Let $R$ be a left Artinian (not assumed to be commutative) ring with $P$ a prime ideal of $R$ and let $J$ be the Jacobson radical of $R$. Then $J$ is nilpotent since $R$ is left Artinian and so there exists some $k$ with $J^{k} = 0 \subseteq P$, and so $J \subseteq P$ since $J$ is a two-sided ideal of $R$ and $P$ is prime. Now, let $\chi$ be the set of finite intersections of maximal left ideals of $R$. Then since $R$ is left Artinian and $\chi$ is non-empty, it contains a minimal element $M = M_1 \cap \dots \cap M_k$ say, for $M_i$ some maximal ideals of $R$. Then if $M'$ is any other maximal ideal, $M' \cap M \in \chi$ and $M' \cap M \subseteq M$ and so in fact $M' = M$. But then $M$ is the intersection of all maximal ideals of $R$ since it contains every maximal ideal and is an intersection of maximal ideals.
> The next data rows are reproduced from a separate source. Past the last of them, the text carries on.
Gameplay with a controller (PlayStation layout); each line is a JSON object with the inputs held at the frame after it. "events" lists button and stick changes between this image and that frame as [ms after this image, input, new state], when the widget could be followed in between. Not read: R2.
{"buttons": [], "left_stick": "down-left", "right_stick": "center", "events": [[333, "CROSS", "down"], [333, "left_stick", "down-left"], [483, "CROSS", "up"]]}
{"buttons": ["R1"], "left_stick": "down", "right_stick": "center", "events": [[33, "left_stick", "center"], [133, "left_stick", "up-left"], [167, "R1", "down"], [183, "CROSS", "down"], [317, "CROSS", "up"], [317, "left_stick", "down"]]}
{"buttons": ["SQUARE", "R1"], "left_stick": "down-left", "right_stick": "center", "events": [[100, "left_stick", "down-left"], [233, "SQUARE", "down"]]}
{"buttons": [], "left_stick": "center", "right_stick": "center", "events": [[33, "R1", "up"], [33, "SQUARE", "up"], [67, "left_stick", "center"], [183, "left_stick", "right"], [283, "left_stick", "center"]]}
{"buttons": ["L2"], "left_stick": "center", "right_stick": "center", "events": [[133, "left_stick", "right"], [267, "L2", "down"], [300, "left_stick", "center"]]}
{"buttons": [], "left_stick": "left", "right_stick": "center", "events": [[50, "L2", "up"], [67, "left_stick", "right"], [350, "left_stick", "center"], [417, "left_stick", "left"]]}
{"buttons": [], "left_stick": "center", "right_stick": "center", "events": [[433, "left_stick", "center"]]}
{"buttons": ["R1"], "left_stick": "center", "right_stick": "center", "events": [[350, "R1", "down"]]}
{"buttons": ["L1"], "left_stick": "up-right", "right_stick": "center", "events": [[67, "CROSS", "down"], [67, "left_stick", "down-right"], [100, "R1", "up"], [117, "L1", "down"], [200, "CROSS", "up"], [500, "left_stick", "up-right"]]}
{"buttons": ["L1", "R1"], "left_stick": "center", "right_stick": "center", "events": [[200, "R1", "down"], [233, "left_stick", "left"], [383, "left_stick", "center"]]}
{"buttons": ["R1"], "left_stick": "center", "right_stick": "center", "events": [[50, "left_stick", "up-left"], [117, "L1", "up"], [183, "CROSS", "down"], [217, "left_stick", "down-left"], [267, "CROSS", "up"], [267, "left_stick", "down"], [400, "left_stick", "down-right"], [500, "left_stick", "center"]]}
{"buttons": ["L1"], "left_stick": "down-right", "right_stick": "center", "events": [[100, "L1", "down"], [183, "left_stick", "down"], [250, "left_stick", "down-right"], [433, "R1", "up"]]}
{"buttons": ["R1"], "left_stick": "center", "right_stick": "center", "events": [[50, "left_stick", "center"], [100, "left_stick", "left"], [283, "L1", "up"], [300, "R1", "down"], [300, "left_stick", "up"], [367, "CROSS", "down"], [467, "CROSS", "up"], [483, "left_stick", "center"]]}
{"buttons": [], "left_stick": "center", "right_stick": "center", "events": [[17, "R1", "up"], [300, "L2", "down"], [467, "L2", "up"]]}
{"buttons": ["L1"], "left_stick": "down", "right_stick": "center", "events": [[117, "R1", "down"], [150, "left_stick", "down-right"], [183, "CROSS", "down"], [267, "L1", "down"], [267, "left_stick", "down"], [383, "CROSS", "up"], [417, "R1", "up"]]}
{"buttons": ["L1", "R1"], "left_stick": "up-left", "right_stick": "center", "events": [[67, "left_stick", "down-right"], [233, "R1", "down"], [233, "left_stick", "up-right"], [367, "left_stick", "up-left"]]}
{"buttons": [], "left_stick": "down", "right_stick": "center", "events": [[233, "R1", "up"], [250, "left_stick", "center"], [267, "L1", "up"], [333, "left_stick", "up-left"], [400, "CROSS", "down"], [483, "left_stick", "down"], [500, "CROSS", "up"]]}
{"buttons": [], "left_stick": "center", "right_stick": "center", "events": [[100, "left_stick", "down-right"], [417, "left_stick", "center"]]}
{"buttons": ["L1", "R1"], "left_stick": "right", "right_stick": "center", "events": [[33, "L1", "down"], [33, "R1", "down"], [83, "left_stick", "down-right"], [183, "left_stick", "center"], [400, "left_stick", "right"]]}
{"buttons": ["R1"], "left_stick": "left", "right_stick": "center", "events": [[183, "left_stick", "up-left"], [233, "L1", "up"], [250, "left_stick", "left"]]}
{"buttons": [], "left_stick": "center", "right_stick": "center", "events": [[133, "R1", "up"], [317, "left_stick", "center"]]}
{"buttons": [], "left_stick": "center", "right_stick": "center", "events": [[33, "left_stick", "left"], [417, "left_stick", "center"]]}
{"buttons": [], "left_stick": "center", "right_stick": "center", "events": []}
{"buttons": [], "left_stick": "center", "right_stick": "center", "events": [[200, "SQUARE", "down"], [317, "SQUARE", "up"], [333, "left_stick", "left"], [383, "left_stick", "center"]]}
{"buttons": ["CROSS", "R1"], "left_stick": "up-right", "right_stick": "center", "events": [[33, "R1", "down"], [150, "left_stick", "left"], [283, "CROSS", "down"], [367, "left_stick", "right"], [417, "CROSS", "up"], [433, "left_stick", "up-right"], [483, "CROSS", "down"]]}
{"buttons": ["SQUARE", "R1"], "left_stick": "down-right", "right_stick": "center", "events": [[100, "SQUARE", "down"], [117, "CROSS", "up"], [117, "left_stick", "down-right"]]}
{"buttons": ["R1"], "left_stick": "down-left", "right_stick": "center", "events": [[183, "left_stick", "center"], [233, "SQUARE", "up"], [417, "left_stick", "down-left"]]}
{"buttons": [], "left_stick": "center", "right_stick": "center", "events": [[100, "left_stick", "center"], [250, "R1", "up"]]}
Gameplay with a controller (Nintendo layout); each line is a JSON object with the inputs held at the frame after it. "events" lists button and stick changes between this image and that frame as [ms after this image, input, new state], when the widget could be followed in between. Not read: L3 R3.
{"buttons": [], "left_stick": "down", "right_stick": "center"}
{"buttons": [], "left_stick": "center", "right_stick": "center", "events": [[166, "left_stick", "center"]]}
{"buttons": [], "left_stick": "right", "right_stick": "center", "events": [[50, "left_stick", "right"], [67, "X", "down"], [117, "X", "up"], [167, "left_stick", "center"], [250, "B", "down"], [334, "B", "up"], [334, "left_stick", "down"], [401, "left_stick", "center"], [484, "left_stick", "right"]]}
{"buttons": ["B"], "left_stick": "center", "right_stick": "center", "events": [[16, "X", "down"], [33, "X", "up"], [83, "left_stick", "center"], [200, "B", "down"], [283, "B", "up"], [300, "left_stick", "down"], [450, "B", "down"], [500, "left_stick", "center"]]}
But this is exactly the statement that $M = J$ and so then
$$
M_1 \cdot \ldots \cdot M_k \subseteq M_1 \cap \dots\cap M_k = M = J \subseteq P.
$$
Now I would like to conclude, using primality of $P$, that at least one of the $M_i \subseteq P$ but the definition of prime ideal in a non-commutative ring states that whenever $I,J$ are two-sided ideals with $IJ \subseteq P$ we have either $I \subseteq P$ or $J \subseteq P$. The issue here is that the $M_i$ are only assumed to be left ideals. The wikipedia article for prime ideals states that we can drop the condition that $I,J$ are two-sided and instead only require that they are ideals on the same side, and the resulting definition is equivalent, but I haven't seen this and I'm unsure how to prove this fact. Is there a way to avoid this?
Edit: I think there is another issue with this argument. I don't think I can argue that $M_1 \cdot \ldots \cdot M_k \subseteq M_1 \cap \dots \cap M_k$ if we are only assuming that the $M_i$ are left ideals. So it seems like this style of attempt is doomed?
Best Answer
You’re right, the intersection can be different from the product. Just consider the left ideals of $R=M_2(F)$ given by $Re_{11}$ and $Re_{22}$. So that does not hold at all, even in a simple ring.
But surely you’ve covered the proposition that an Artinian prime ring is simple? From that, it is easy, because for any prime ideal $P$ in a left Artinian ring, $R/P$ is simple, hence $P$ is maximal.